The tragedy yesterday was shocking for all Boston area natives. But for people who are also ad mavens in the making, like me, it was  depressing  how insensitive some national brands were on social media.

How hard would it be to have a human being monitoring a brand’s social media? It’s not like most of these brands can’t afford a social media expert or two. Besides, this tragedy happened when work was still in session across most of the USA, so someone should have been around to stop these promotional tweets from getting out in the first place.

Unfortunately, many brands had their Twitter set to automatically post and no one was able to stop their release. Other brands were able to pull their promotional tweets in time or delete them soon after.

It’s really sad when people are losing life and limb  and all you get from Burger King is a promotion for coffee.

https://twitter.com/beefsteakcharly/status/324056423631831040

In contrast to Burger King, fast food giants like Wendy’s and Taco Bell quickly deleted their  tweets.  But they weren’t able to stop them from going up in the first place.
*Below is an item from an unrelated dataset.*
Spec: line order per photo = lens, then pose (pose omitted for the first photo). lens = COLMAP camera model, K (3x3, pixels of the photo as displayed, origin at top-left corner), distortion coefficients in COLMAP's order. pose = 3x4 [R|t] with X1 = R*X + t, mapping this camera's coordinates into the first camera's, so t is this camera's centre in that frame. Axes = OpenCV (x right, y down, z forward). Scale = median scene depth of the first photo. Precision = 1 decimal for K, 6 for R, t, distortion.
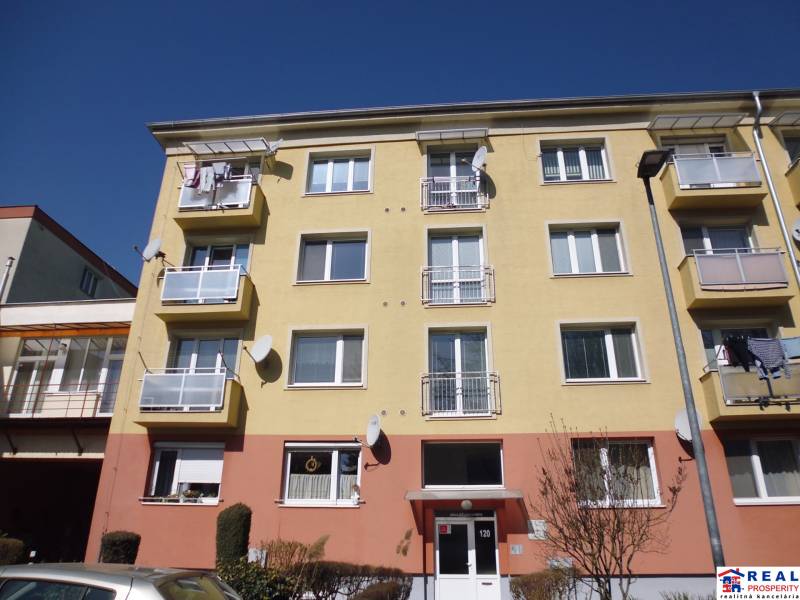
lens RADIAL K [[559.2, 0, 399.7], [0, 559.2, 322.5], [0, 0, 1]] dist [-0.052278, 0.002297]
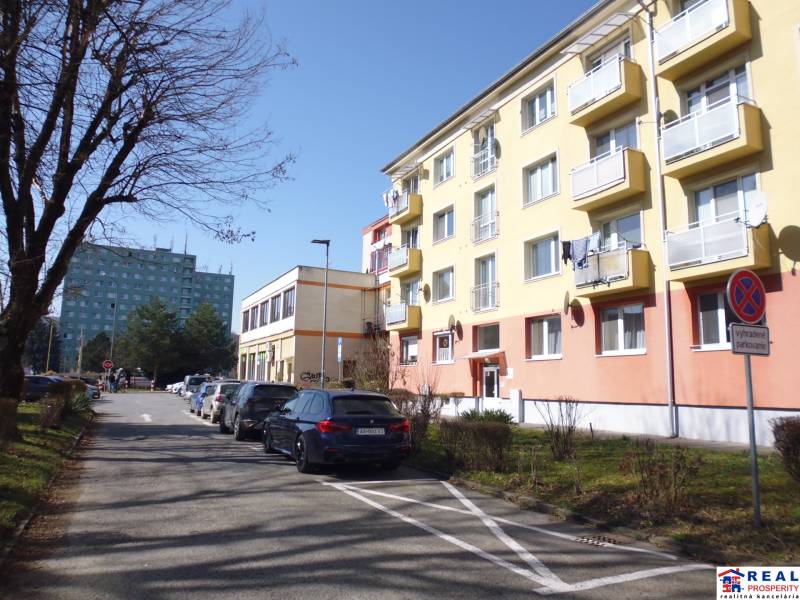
lens RADIAL K [[554.3, 0, 400.0], [0, 554.3, 300.0], [0, 0, 1]] dist [-0.053587, 0.000485]
pose [[0.542744, -0.130758, -0.829657, 1.227770], [0.311492, 0.948699, 0.054253, -0.031623], [0.780001, -0.287877, 0.555631, -0.119547]]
McDonald’s was one of the only major fast food chains to directly respond to the tragedy.

It isn’t all bad in ad land, though. Some New England based companies did more than respond– they acted with heart.  Local restaurant chains Fire+Ice and Joe’s American Bar & Grill passed out food to officers and emergency crew.

On the national level, Southwest Airlines was quick to accommodate people, giving homage to the age-old saying that actions speak louder than words.

This type of response shows the importance of the human element in branding. It’s a reminder that the best brands are driven by interaction and an emotional core–they aren’t mindless robots.